East Central South Dakota
Jon, my observation from last year's road trip, confirms everything you have said. We bought a Mack truck at Bruckners in Oklahoma City last year and to avoid scales we came home straight on HYW 281 all the way home. The rural areas in Kansas and Oklahoma are much different than they are in the Dakotas into Minnesota. Signs of rural decay and poverty are very easily seen. As soon as you cross into Nebraska it starts getting better. South Dakota has boomed in agriculture the last 15 years and you can see it everywhere you look, and we don't raise wheat anymore. New houses, shops, grain bins and shiny paint. There is a lot more at work in South Dakota's prosperity besides not planting wheat, but it is a component. Wheat has been a price dog for decades and yielding more bushels isn't the pathway to prosperity. Cattle may be the way to better revenue streams for you.
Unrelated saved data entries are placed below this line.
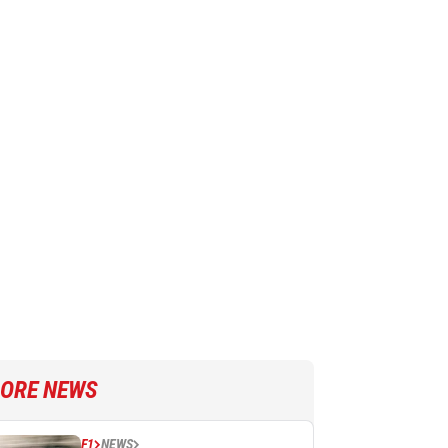
ORE NEWS
F1
NEWS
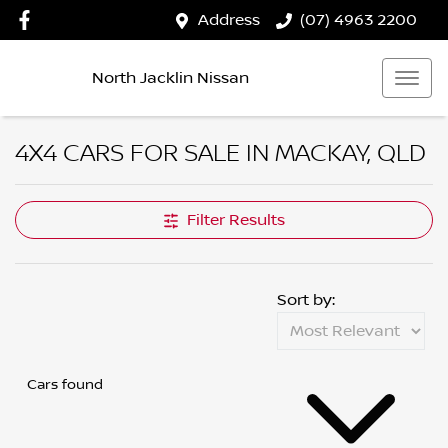
Address
(07) 4963 2200
North Jacklin Nissan
4X4 CARS FOR SALE IN MACKAY, QLD
Filter Results
Sort by:
Cars found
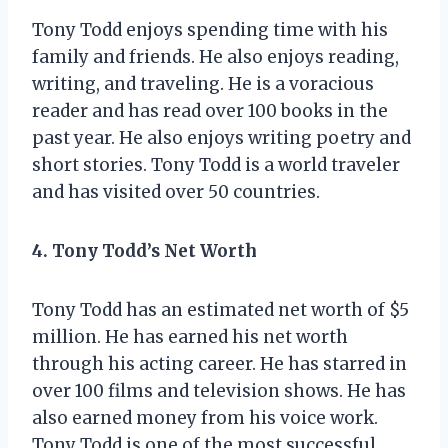
Tony Todd enjoys spending time with his
family and friends. He also enjoys reading,
writing, and traveling. He is a voracious
reader and has read over 100 books in the
past year. He also enjoys writing poetry and
short stories. Tony Todd is a world traveler
and has visited over 50 countries.
4. Tony Todd’s Net Worth
Tony Todd has an estimated net worth of $5
million. He has earned his net worth
through his acting career. He has starred in
over 100 films and television shows. He has
also earned money from his voice work.
Tony Todd is one of the most successful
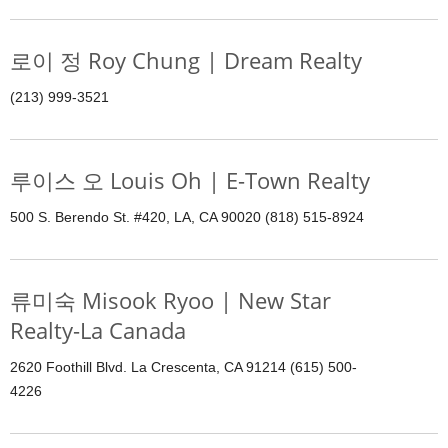
로이 정 Roy Chung | Dream Realty
(213) 999-3521
루이스 오 Louis Oh | E-Town Realty
500 S. Berendo St. #420, LA, CA 90020 (818) 515-8924
류미숙 Misook Ryoo | New Star
Realty-La Canada
2620 Foothill Blvd. La Crescenta, CA 91214 (615) 500-
4226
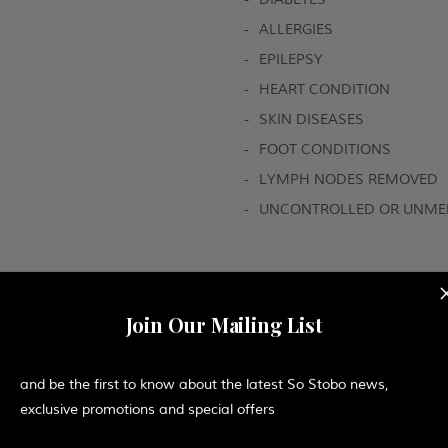
-
ALLERGIES
-
EPILEPSY
-
HEART CONDITION
-
SKIN DISEASES
-
FOOT CONDITIONS
-
LYMPH NODES REMOVED
-
UNCONTROLLED OR UNMED
Join Our Mailing List
and be the first to know about the latest So Stobo news,
 the back and scalp will calm the mind and body, as you e
exclusive promotions and special offers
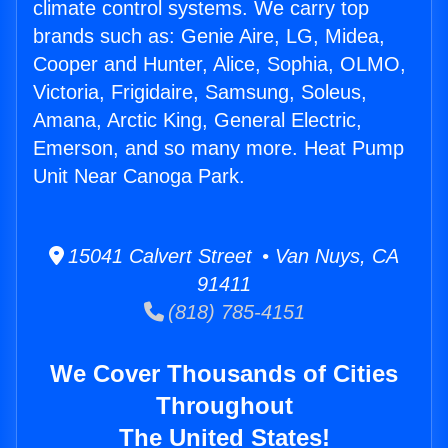
climate control systems. We carry top
brands such as: Genie Aire, LG, Midea,
Cooper and Hunter, Alice, Sophia, OLMO,
Victoria, Frigidaire, Samsung, Soleus,
Amana, Arctic King, General Electric,
Emerson, and so many more. Heat Pump
Unit Near Canoga Park.
15041 Calvert Street • Van Nuys, CA
91411
(818) 785-4151
We Cover Thousands of Cities
Throughout
The United States!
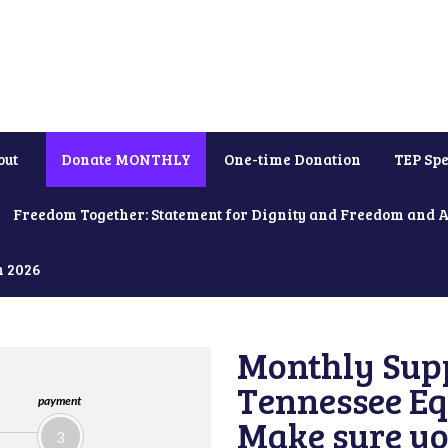
out
Donate MONTHLY
One-time Donation
TEP Spe
Freedom Together: Statement for Dignity and Freedom and 
h 2026
Monthly Supp
Tennessee Equ
payment
Make sure yo
3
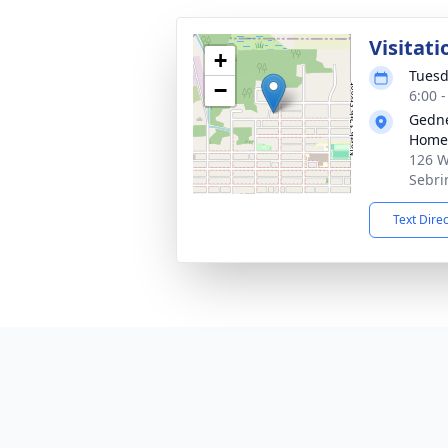
Visitati
+
Tuesd
−
6:00 
Gedne
Home
126 W
Sebri
Text Dire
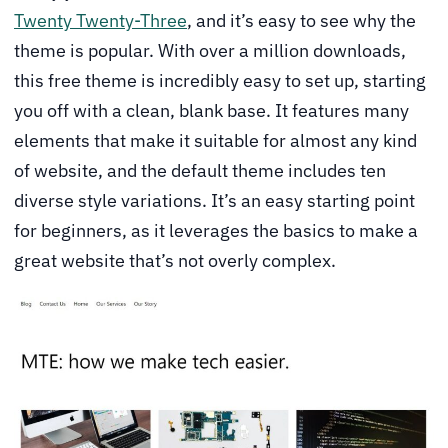
Twenty Twenty-Three
, and it’s easy to see why the
theme is popular. With over a million downloads,
this free theme is incredibly easy to set up, starting
you off with a clean, blank base. It features many
elements that make it suitable for almost any kind
of website, and the default theme includes ten
diverse style variations. It’s an easy starting point
for beginners, as it leverages the basics to make a
great website that’s not overly complex.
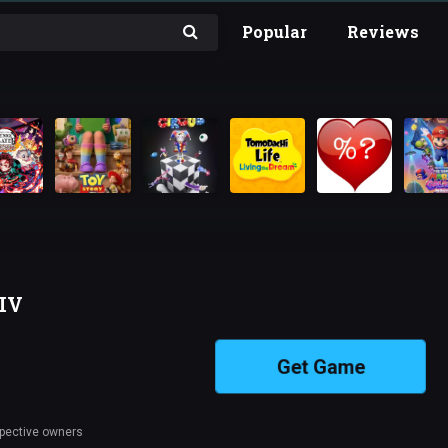
Popular
Reviews
-IV
Get Game
spective owners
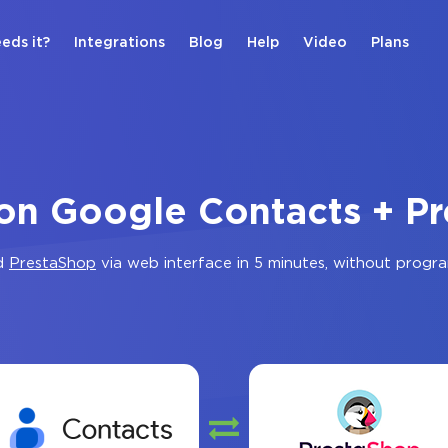
eds it?
Integrations
Blog
Help
Video
Plans
ion Google Contacts + P
d
PrestaShop
via web interface in 5 minutes, without progr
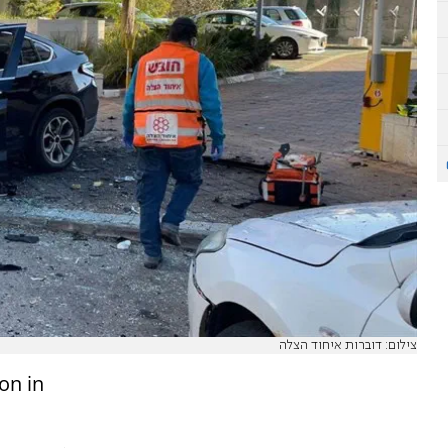
צילום: דוברות איחוד הצלה
on in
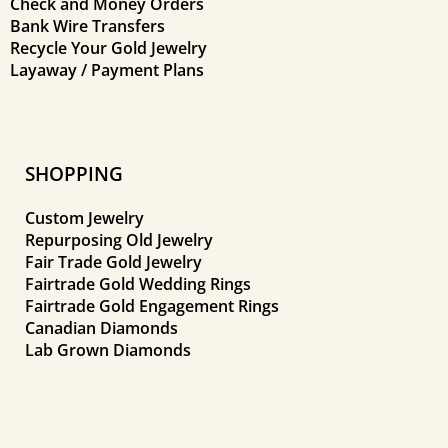
Check and Money Orders
Bank Wire Transfers
Recycle Your Gold Jewelry
Layaway / Payment Plans
SHOPPING
Custom Jewelry
Repurposing Old Jewelry
Fair Trade Gold Jewelry
Fairtrade Gold Wedding Rings
Fairtrade Gold Engagement Rings
Canadian Diamonds
Lab Grown Diamonds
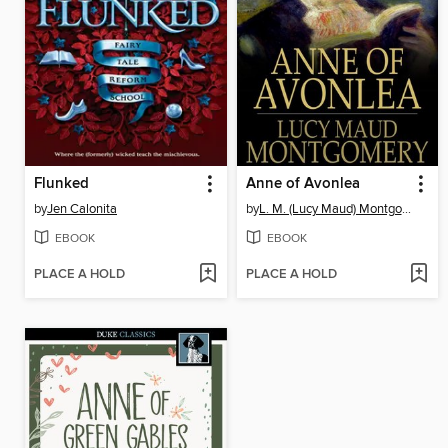
Flunked
Anne of Avonlea
by
Jen Calonita
by
L. M. (Lucy Maud) Montgomery
EBOOK
EBOOK
PLACE A HOLD
PLACE A HOLD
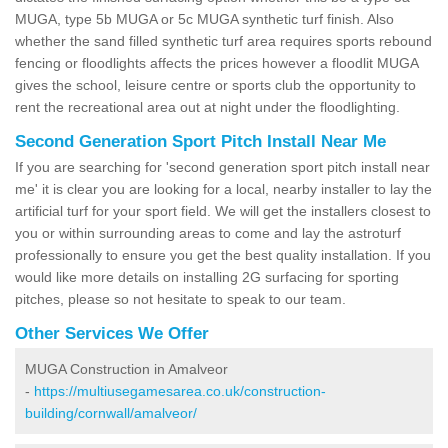
MUGA, type 5b MUGA or 5c MUGA synthetic turf finish. Also
whether the sand filled synthetic turf area requires sports rebound
fencing or floodlights affects the prices however a floodlit MUGA
gives the school, leisure centre or sports club the opportunity to
rent the recreational area out at night under the floodlighting.
Second Generation Sport Pitch Install Near Me
If you are searching for 'second generation sport pitch install near
me' it is clear you are looking for a local, nearby installer to lay the
artificial turf for your sport field. We will get the installers closest to
you or within surrounding areas to come and lay the astroturf
professionally to ensure you get the best quality installation. If you
would like more details on installing 2G surfacing for sporting
pitches, please so not hesitate to speak to our team.
Other Services We Offer
MUGA Construction in Amalveor
-
https://multiusegamesarea.co.uk/construction-
building/cornwall/amalveor/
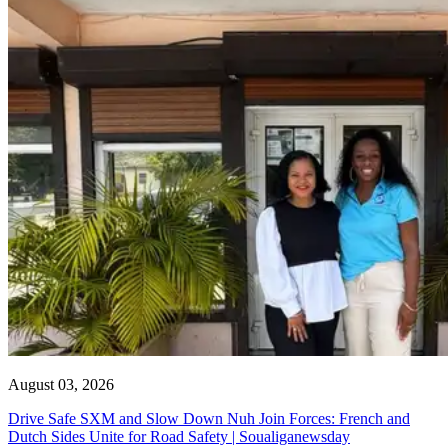
August 03, 2026
Drive Safe SXM and Slow Down Nuh Join Forces: French and
Dutch Sides Unite for Road Safety | Soualiganewsday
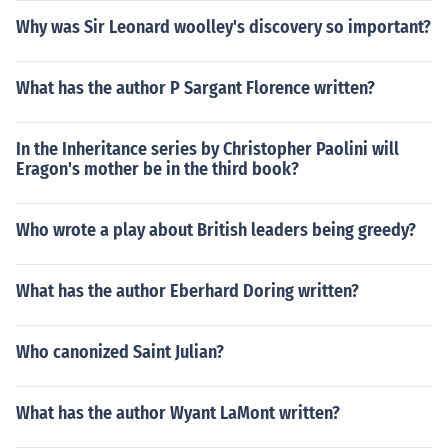
Why was Sir Leonard woolley's discovery so important?
What has the author P Sargant Florence written?
In the Inheritance series by Christopher Paolini will
Eragon's mother be in the third book?
Who wrote a play about British leaders being greedy?
What has the author Eberhard Doring written?
Who canonized Saint Julian?
What has the author Wyant LaMont written?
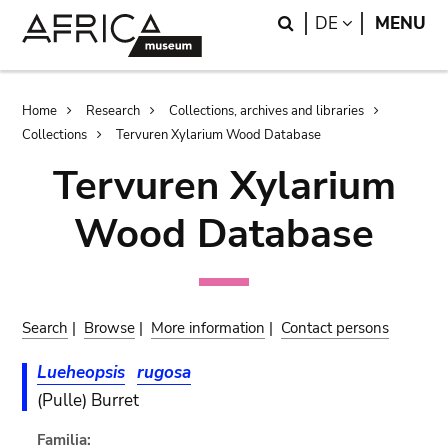
Skip
Skip
Search
LANGUAGE
DE
MENU
to
to
main
search
content
Breadcrumb
Home
Research
Collections, archives and libraries
Collections
Tervuren Xylarium Wood Database
Tervuren Xylarium
Wood Database
Search
|
Browse
|
More information
|
Contact persons
Lueheopsis
rugosa
(Pulle) Burret
Familia:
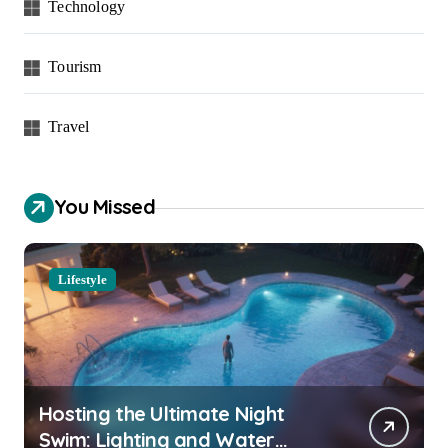
Technology
Tourism
Travel
You Missed
Lifestyle
Hosting the Ultimate Night
Swim: Lighting and Water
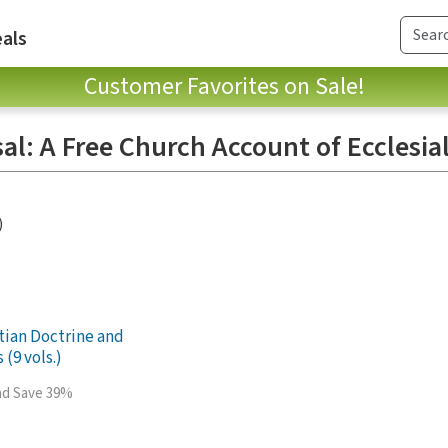
als
Customer Favorites on Sale!
al: A Free Church Account of Ecclesial
)
stian Doctrine and
 (9 vols.)
and Save 39%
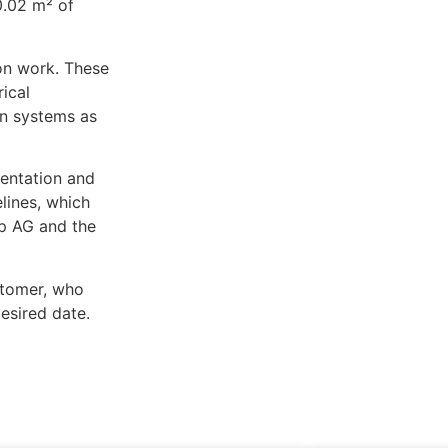
0.02 m² of
on work. These
rical
ion systems as
entation and
lines, which
up AG and the
stomer, who
esired date.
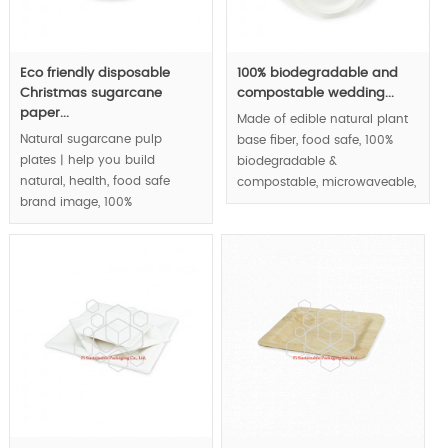
Eco friendly disposable
100% biodegradable and
Christmas sugarcane
compostable wedding...
paper...
Made of edible natural plant
Natural sugarcane pulp
base fiber, food safe, 100%
plates | help you build
biodegradable &
natural, health, food safe
compostable, microwaveable,
brand image, 100%
waterproof and greaseproof,
biodegradable &
round paper plates series |.
compostable, eco-friendly.
MOQ:100000 pcs.
MOQ:100000 pcs.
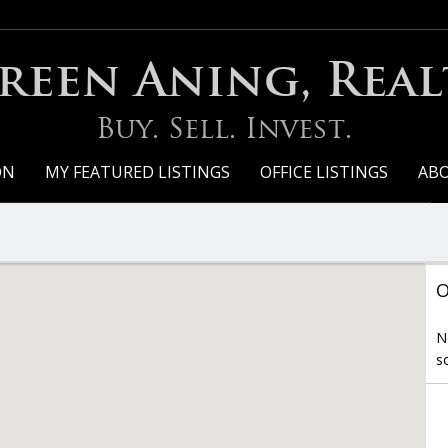
een Aning, Real
Buy. Sell. Invest.
ON
MY FEATURED LISTINGS
OFFICE LISTINGS
AB
O
N
s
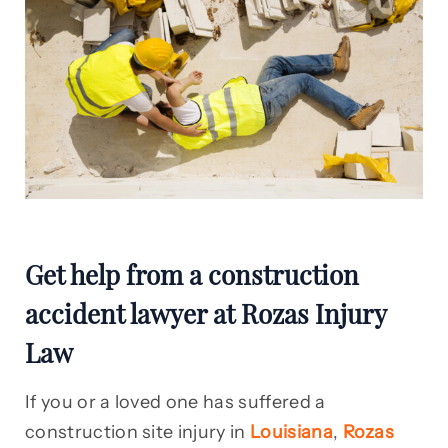
Get help from a construction
accident lawyer at Rozas Injury
Law
If you or a loved one has suffered a
construction site injury in
Louisiana
,
Rozas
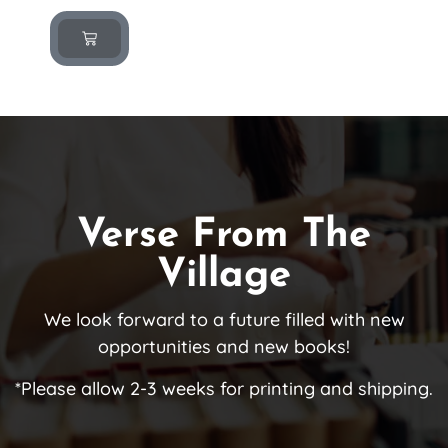
Verse From The
Village
We look forward to a future filled with new
opportunities and new books!
*Please allow 2-3 weeks for printing and shipping.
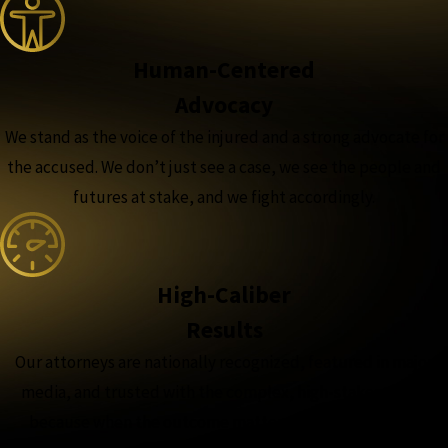
Human-Centered
Advocacy
We stand as the voice of the injured and a strong advocate for
the accused. We don’t just see a case, we see the people and
futures at stake, and we fight accordingly.
High-Caliber
Results
Our attorneys are nationally recognized, featured in major
media, and trusted with the complex, high-stakes cases,
because when the outcome matters most, experience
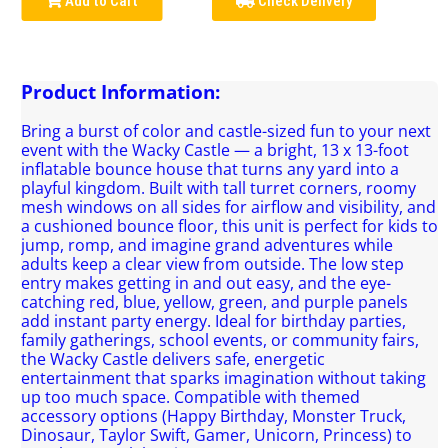
Add to Cart
Check Delivery
Product Information:
Bring a burst of color and castle-sized fun to your next
event with the Wacky Castle — a bright, 13 x 13-foot
inflatable bounce house that turns any yard into a
playful kingdom. Built with tall turret corners, roomy
mesh windows on all sides for airflow and visibility, and
a cushioned bounce floor, this unit is perfect for kids to
jump, romp, and imagine grand adventures while
adults keep a clear view from outside. The low step
entry makes getting in and out easy, and the eye-
catching red, blue, yellow, green, and purple panels
add instant party energy. Ideal for birthday parties,
family gatherings, school events, or community fairs,
the Wacky Castle delivers safe, energetic
entertainment that sparks imagination without taking
up too much space. Compatible with themed
accessory options (Happy Birthday, Monster Truck,
Dinosaur, Taylor Swift, Gamer, Unicorn, Princess) to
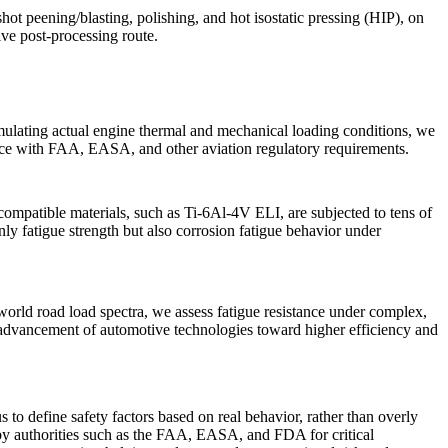
shot peening/blasting
,
polishing
, and
hot isostatic pressing (HIP)
, on
tive
post-processing
route.
ulating actual engine thermal and mechanical loading conditions, we
iance with FAA, EASA, and other aviation regulatory requirements.
ocompatible materials, such as
Ti-6Al-4V ELI,
are subjected to tens of
nly fatigue strength but also corrosion fatigue behavior under
orld road load spectra, we assess fatigue resistance under complex,
r advancement of
automotive
technologies toward higher efficiency and
s to define safety factors based on real behavior, rather than overly
n by authorities such as the FAA, EASA, and FDA for critical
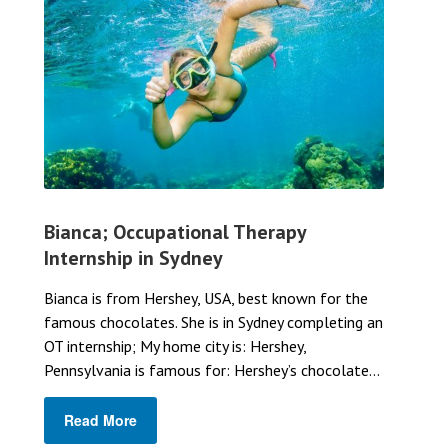
Bianca; Occupational Therapy
Internship in Sydney
Bianca is from Hershey, USA, best known for the
famous chocolates. She is in Sydney completing an
OT internship; My home city is: Hershey,
Pennsylvania is famous for: Hershey’s chocolate...
Read More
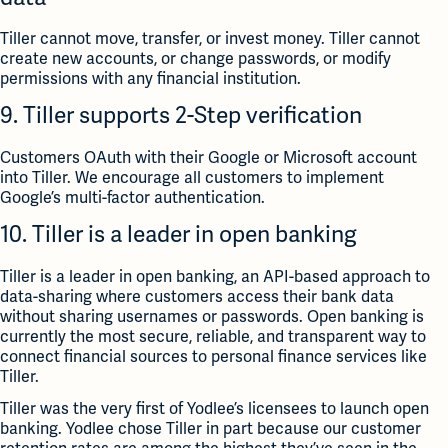
Tiller cannot move, transfer, or invest money. Tiller cannot
create new accounts, or change passwords, or modify
permissions with any financial institution.
9. Tiller supports 2-Step verification
Customers OAuth with their Google or Microsoft account
into Tiller. We encourage all customers to implement
Google’s multi-factor authentication.
10. Tiller is a leader in open banking
Tiller is a leader in open banking, an API-based approach to
data-sharing where customers access their bank data
without sharing usernames or passwords. Open banking is
currently the most secure, reliable, and transparent way to
connect financial sources to personal finance services like
Tiller.
Tiller was the very first of Yodlee’s licensees to launch open
banking. Yodlee chose Tiller in part because our customer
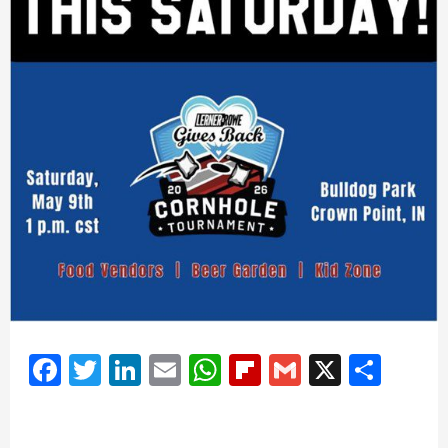
Facebook
Twitter
LinkedIn
Email
WhatsApp
Flipboard
Gmail
X
Shar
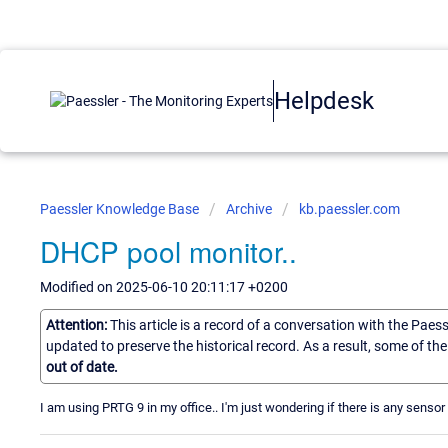
Helpdesk
Paessler Knowledge Base
Archive
kb.paessler.com
DHCP pool monitor..
Modified on 2025-06-10 20:11:17 +0200
Attention:
This article is a record of a conversation with the Paes
updated to preserve the historical record. As a result, some of t
out of date.
I am using PRTG 9 in my office.. I'm just wondering if there is any sensor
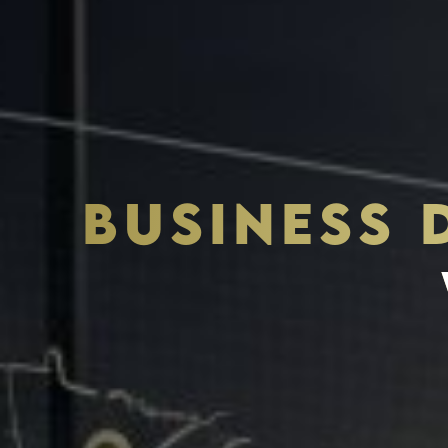
BUSINESS
THE S.H.A.R.E. VISION
ASSETS & COMMUNITIE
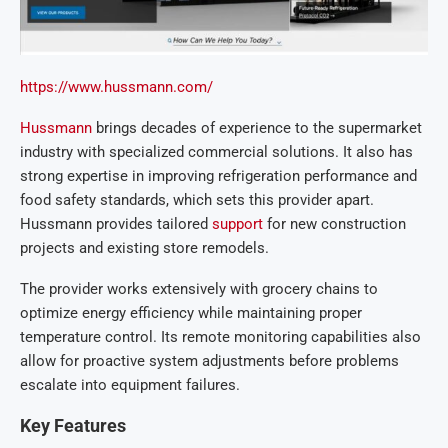
https://www.hussmann.com/
Hussmann
brings decades of experience to the supermarket
industry with specialized commercial solutions. It also has
strong expertise in improving refrigeration performance and
food safety standards, which sets this provider apart.
Hussmann provides tailored
support
for new construction
projects and existing store remodels.
The provider works extensively with grocery chains to
optimize energy efficiency while maintaining proper
temperature control. Its remote monitoring capabilities also
allow for proactive system adjustments before problems
escalate into equipment failures.
Key Features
Governmental support and policy are keeping a lot of ground in wheat where it should be in grass for cattle. The market took advantage of the cattle producer for decades; people got out of ranching and now look at where cattle price is. Apologies to anyone I have offended---just an honest report of what I saw.

Besides the look of the countryside in Kansas and Oklahoma the biggest take away from the trip was the amount of irrigation in Nebraska. I was amazed at the amount of irrigation in Nebraska. If water ever gets taken away in that country it will be a huge production hit.